Knowing and following the right-of-way rules is crucial to staying safe on the road. When followed, these rules allow you and other drivers to know what movements to expect from one another. This knowledge can help you anticipate driver actions and avoid collisions.

The Right of Way Defined

The right of way refers to the legal right to travel in a given direction. When you have the right of way, the law permits you to continue on a particular travel path, and other individuals must allow you to do so. If the travel intentions of others interfere with your movement, those other individuals must stop and wait until you have passed before proceeding.

“Yielding the right of way” refers to acknowledging that another person has the right of way in a particular situation. You allow another vehicle to proceed with its intended travel while waiting. 

You may yield the right of way voluntarily, such as when you permit a car wanting to turn left to do so, even though you could rightfully proceed on your route first. California’s motor vehicle laws and rules of the road require you to yield the right of way in specific situations as well.
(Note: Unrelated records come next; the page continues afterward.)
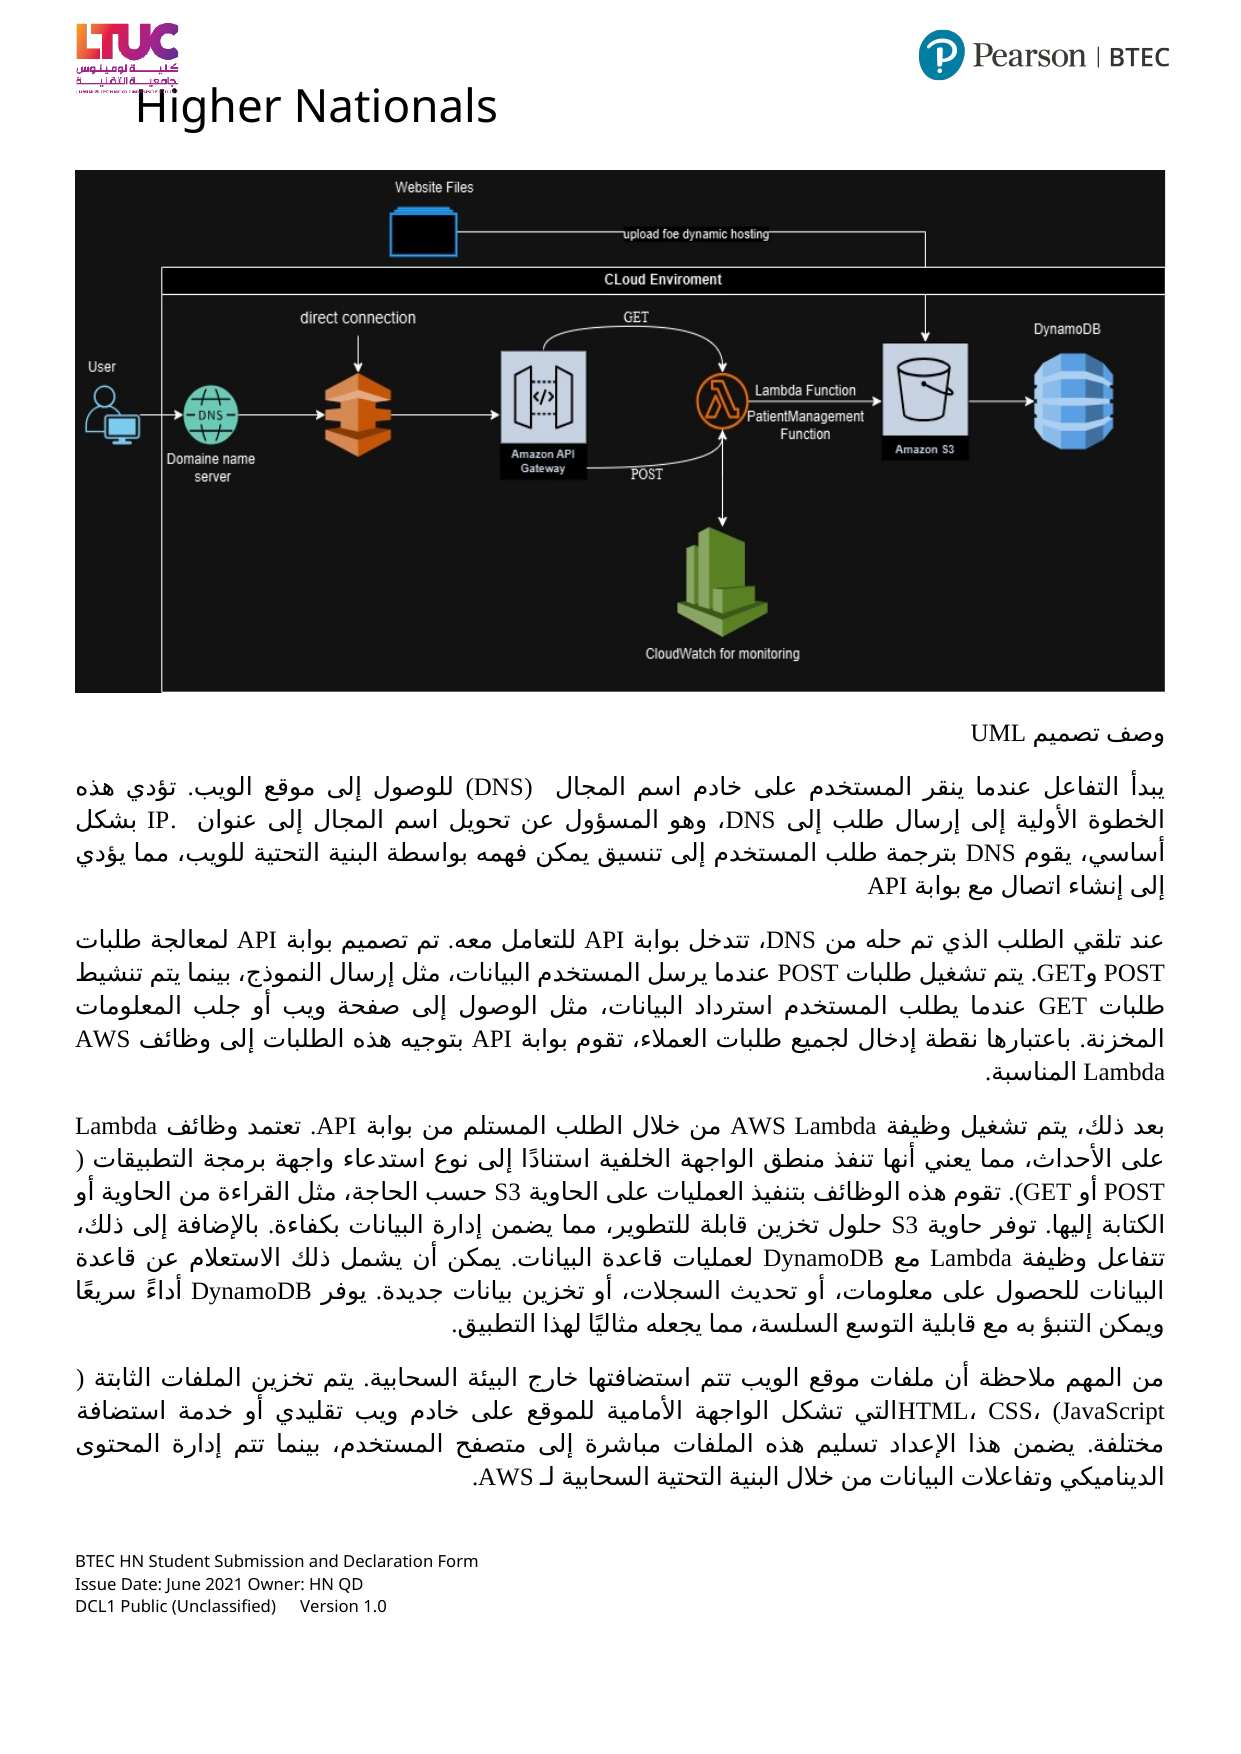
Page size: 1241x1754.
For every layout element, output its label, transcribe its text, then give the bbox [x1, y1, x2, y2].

text وصف تصميم UML [75, 718, 1165, 747]
picture [75, 170, 1166, 693]
text يبدأ التفاعل عندما ينقر المستخدم على خادم اسم المجال (DNS) للوصول إلى موقع الويب. تؤدي هذه الخطوة الأولية إلى إرسال طلب إلى DNS، وهو المسؤول عن تحويل اسم المجال إلى عنوان .IP بشكل أساسي، يقوم DNS بترجمة طلب المستخدم إلى تنسيق يمكن فهمه بواسطة البنية التحتية للويب، مما يؤدي إلى إنشاء اتصال مع بوابة API [75, 772, 1165, 900]
picture [75, 22, 179, 91]
text بعد ذلك، يتم تشغيل وظيفة AWS Lambda من خلال الطلب المستلم من بوابة API. تعتمد وظائف Lambda على الأحداث، مما يعني أنها تنفذ منطق الواجهة الخلفية استنادًا إلى نوع استدعاء واجهة برمجة التطبيقات (POST أو GET). تقوم هذه الوظائف بتنفيذ العمليات على الحاوية S3 حسب الحاجة، مثل القراءة من الحاوية أو الكتابة إليها. توفر حاوية S3 حلول تخزين قابلة للتطوير، مما يضمن إدارة البيانات بكفاءة. بالإضافة إلى ذلك، تتفاعل وظيفة Lambda مع DynamoDB لعمليات قاعدة البيانات. يمكن أن يشمل ذلك الاستعلام عن قاعدة البيانات للحصول على معلومات، أو تحديث السجلات، أو تخزين بيانات جديدة. يوفر DynamoDB أداءً سريعًا ويمكن التنبؤ به مع قابلية التوسع السلسة، مما يجعله مثاليًا لهذا التطبيق. [75, 1111, 1165, 1338]
text من المهم ملاحظة أن ملفات موقع الويب تتم استضافتها خارج البيئة السحابية. يتم تخزين الملفات الثابتة (HTML، CSS، (JavaScriptالتي تشكل الواجهة الأمامية للموقع على خادم ويب تقليدي أو خدمة استضافة مختلفة. يضمن هذا الإعداد تسليم هذه الملفات مباشرة إلى متصفح المستخدم، بينما تتم إدارة المحتوى الديناميكي وتفاعلات البيانات من خلال البنية التحتية السحابية لـ AWS. [75, 1363, 1165, 1491]
text عند تلقي الطلب الذي تم حله من DNS، تتدخل بوابة API للتعامل معه. تم تصميم بوابة API لمعالجة طلبات POST وGET. يتم تشغيل طلبات POST عندما يرسل المستخدم البيانات، مثل إرسال النموذج، بينما يتم تنشيط طلبات GET عندما يطلب المستخدم استرداد البيانات، مثل الوصول إلى صفحة ويب أو جلب المعلومات المخزنة. باعتبارها نقطة إدخال لجميع طلبات العملاء، تقوم بوابة API بتوجيه هذه الطلبات إلى وظائف AWS Lambda المناسبة. [75, 925, 1165, 1086]
picture [914, 22, 1172, 86]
While various individuals may have the right of way at any given moment, such individuals’ travel usually does not interfere with each other’s. For example, two cars traveling in the same direction will have the right of way over a vehicle attempting to turn left in front of them.
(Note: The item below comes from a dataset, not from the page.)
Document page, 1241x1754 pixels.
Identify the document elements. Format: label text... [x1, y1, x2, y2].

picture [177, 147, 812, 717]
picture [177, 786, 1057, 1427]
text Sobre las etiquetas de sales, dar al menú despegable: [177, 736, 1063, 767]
When You Must Yield the Right of Way in Los Angeles, CA

As long as you do not create a traffic hazard or violate other laws, you can yield the right of way to others as a courtesy. However, the law does require you to yield the right of way in the following situations:

Pedestrians Crossing the Street At a Crosswalk

When a pedestrian crosses the street in a crosswalk, you must yield the right of way and stop for that pedestrian. You may only continue once the pedestrian has safely exited the crosswalk or is no longer in your path of travel.

Not all crosswalks are marked. If you see a pedestrian in the roadway crossing the street, you should yield the right of way to them as well.
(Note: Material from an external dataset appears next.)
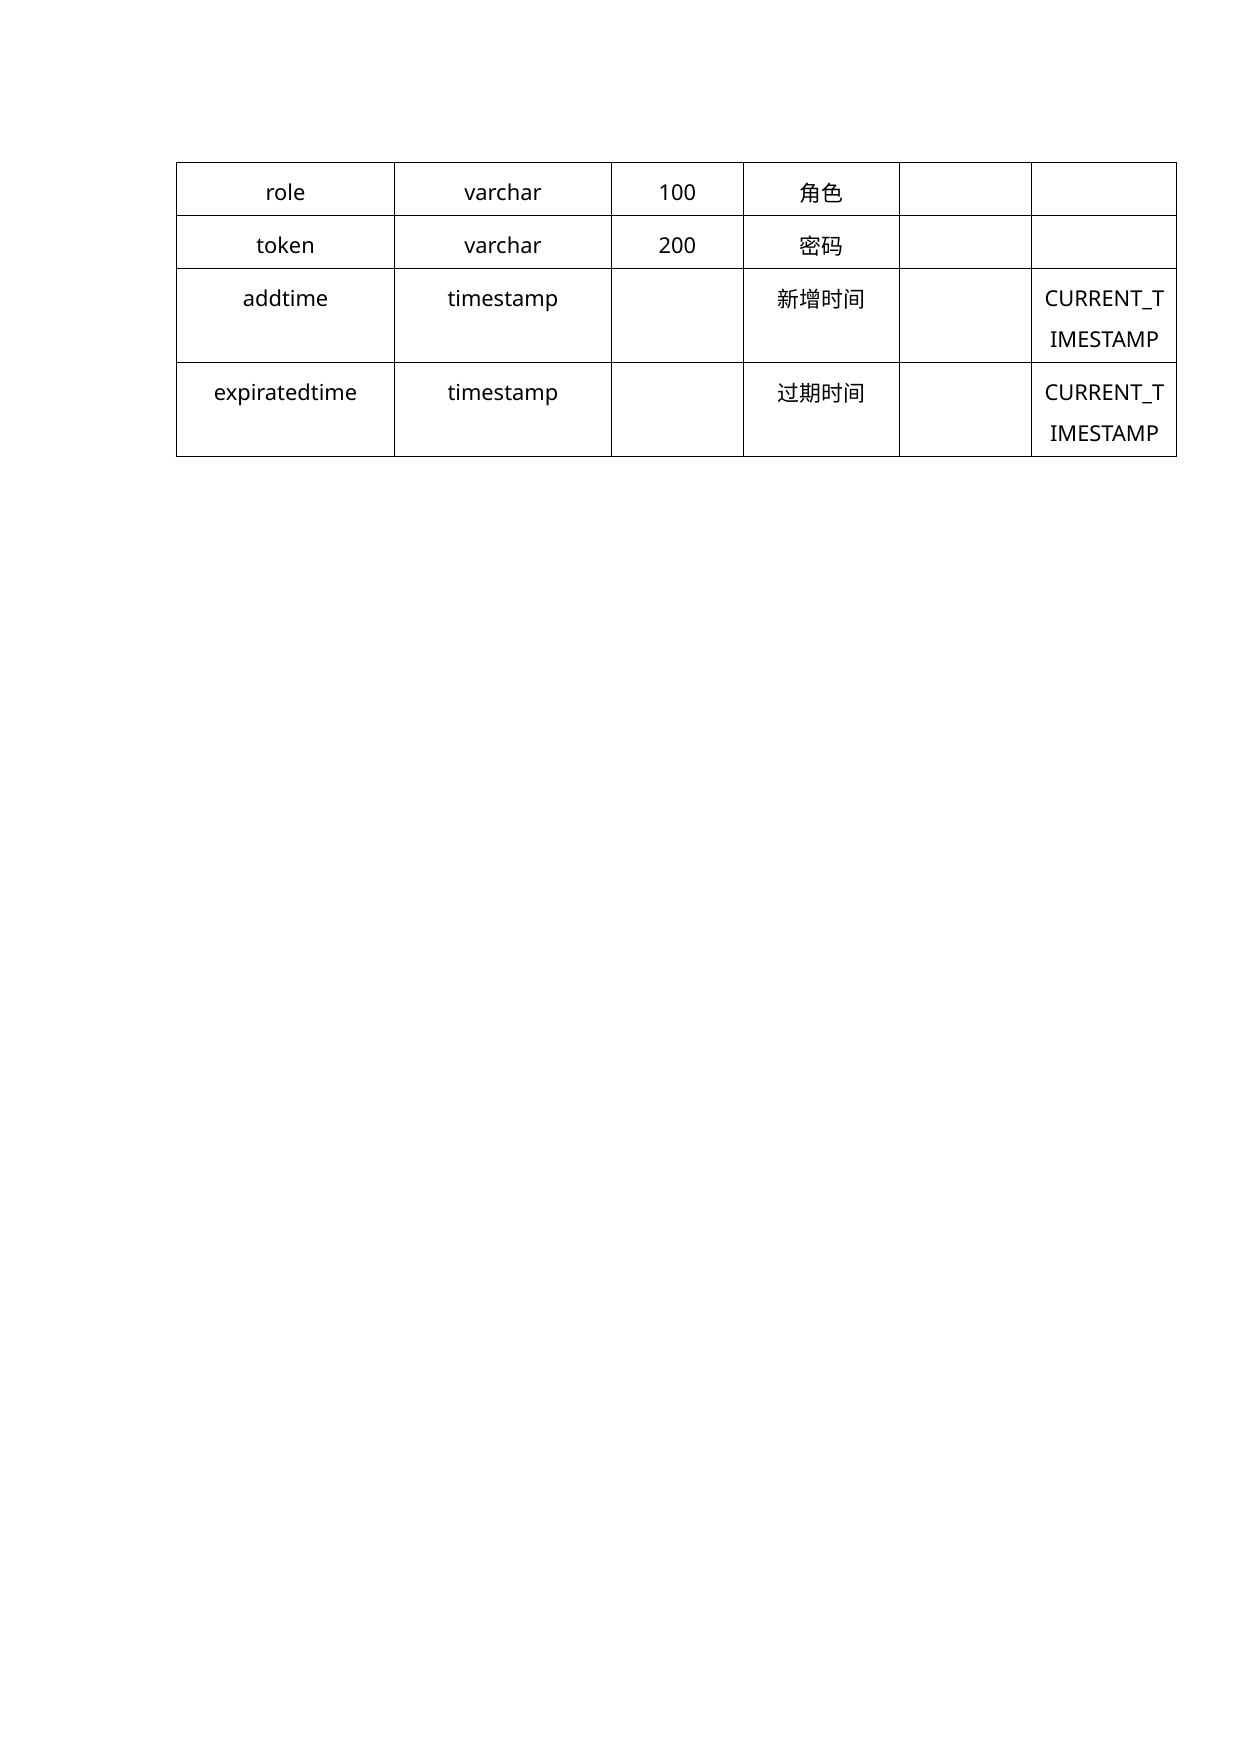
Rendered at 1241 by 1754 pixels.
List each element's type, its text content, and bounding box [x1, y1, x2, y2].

Stop signs or traffic lights control the right of way at some intersections. At other intersections, all directions of travel have a stop sign. If you come upon a four-way stop intersection, traffic and pedestrians already in the intersection have the right of way. You have the right of way over all other traffic that arrives at the intersection after you.

Be aware that bicyclists must obey the same laws, including the right of way rules, that motor vehicles must follow.

Turning Left

If you turn left, you must yield the right of way to any approaching traffic and pedestrians. You can proceed and turn left after your path is clear.

Stay Safe By Following the Right of Way Laws

Although it may seem like there are a lot of right-of-way rules to follow, many of them are common sense. When at an intersection or crossing and in doubt about the law, the best practice is to drive defensively and yield the right of way to other traffic.